By pure coincidence I have just sold a print of a bunch of kids wearing hats covered in sequins.
Lighting a mass of sequins, all at slightly different angles, is an absolute b***ard.
Although each individual sequin is a very ordinary reflective surface (reflecting light very predictably, as you would expect, according to angle of incidence = angle of reflection), all of them together on hats behave more like a reflective curved surface or object.
As Steven says, "Because they don't lie flat there is no consistency to lighting them... particularly if the costume is worn."
If the sequins themselves are of paramount importance (they were not for me - I was more concerned with lighting the people wearing them - and only very few of the sequins on the hats were brightly reflective in the resultant photograph), you might be best considering them as a single, large, reflective surface of many planes.
That is, don't primarily light the sequins (though you may have to consider lighting the costumes on which the sequins are sown).
Rather, arrange and light whatever the sequins are going to reflect.
Depending on how you and the maker actually want the costume to look this could entail one or more very large white scrims wrapping around the costume (maybe a large sheet behind the camera?), lit to be reflected in all of the sequins.
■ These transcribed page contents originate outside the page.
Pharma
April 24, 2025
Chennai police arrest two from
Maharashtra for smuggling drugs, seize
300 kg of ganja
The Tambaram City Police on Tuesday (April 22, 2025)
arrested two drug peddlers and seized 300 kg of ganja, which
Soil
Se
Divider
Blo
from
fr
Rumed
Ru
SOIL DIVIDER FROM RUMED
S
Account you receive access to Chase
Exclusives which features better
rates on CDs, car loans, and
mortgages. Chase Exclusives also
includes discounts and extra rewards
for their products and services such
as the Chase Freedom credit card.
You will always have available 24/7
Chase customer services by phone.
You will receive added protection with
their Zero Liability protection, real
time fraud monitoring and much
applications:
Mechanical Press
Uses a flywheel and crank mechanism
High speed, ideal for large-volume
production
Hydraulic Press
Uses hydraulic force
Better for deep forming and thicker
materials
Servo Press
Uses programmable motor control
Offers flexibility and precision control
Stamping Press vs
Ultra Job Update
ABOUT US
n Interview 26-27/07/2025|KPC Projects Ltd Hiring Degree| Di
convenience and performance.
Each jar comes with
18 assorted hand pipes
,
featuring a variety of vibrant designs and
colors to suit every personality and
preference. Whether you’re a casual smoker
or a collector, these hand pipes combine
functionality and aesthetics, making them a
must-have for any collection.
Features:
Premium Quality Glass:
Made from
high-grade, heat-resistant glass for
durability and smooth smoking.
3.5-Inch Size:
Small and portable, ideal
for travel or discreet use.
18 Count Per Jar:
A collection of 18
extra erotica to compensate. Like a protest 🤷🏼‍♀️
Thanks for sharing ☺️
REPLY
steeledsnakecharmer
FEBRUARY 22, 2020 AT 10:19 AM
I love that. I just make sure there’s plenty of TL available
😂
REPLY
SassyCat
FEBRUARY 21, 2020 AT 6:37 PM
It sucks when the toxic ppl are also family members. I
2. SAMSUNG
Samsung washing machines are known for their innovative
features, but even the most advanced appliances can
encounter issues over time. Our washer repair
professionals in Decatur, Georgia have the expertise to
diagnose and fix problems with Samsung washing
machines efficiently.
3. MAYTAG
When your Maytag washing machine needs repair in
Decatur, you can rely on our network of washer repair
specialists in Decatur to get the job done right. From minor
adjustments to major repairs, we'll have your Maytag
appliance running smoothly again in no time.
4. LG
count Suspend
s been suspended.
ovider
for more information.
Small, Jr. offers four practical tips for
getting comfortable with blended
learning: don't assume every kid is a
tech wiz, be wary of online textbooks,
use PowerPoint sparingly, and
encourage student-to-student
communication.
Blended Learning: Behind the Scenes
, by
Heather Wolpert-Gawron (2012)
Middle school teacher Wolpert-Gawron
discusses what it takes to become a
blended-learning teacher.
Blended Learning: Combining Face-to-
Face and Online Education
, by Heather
This would work if you wanted all/most of the sequins to be bright.
If, on the other hand, you only want some of the sequins to appear bright, you would need to arrange lights and materials so that only those sequins reflect light directly back to the camera.
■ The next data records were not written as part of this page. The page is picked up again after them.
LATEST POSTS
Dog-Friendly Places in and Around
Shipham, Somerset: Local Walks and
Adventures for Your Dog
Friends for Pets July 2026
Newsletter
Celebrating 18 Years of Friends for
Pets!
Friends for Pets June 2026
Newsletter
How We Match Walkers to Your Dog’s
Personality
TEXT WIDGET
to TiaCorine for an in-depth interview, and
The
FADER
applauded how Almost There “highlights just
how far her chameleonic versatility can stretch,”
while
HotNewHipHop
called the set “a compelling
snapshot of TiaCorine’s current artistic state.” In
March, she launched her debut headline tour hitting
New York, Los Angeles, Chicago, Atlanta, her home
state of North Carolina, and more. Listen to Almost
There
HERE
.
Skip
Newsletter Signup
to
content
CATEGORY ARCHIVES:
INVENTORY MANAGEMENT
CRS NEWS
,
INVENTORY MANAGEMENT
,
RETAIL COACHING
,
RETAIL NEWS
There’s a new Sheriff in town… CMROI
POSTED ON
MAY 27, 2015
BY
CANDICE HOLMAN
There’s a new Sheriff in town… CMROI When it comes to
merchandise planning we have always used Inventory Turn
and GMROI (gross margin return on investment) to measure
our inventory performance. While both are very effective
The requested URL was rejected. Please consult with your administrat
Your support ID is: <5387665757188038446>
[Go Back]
If you only use small light sources then some of the sequins will be blown out, whereas most of them will not appear to be particularly lit at all.
If the sequins are coloured, and you want to show this, then you will definitely need to use large, lit surfaces to be reflected in the sequins - and you will need to be very careful not to overlight these surfaces and blow out the sequins in which they reflect.
You need to determine how you want the costume to actually look in your photo.
I suspect that large white lit surfaces, strategically placed, will work better than a number of small light sources - though that's only for the sequins. You're likely to need to think of the whole costume and the sequinned surfaces separately.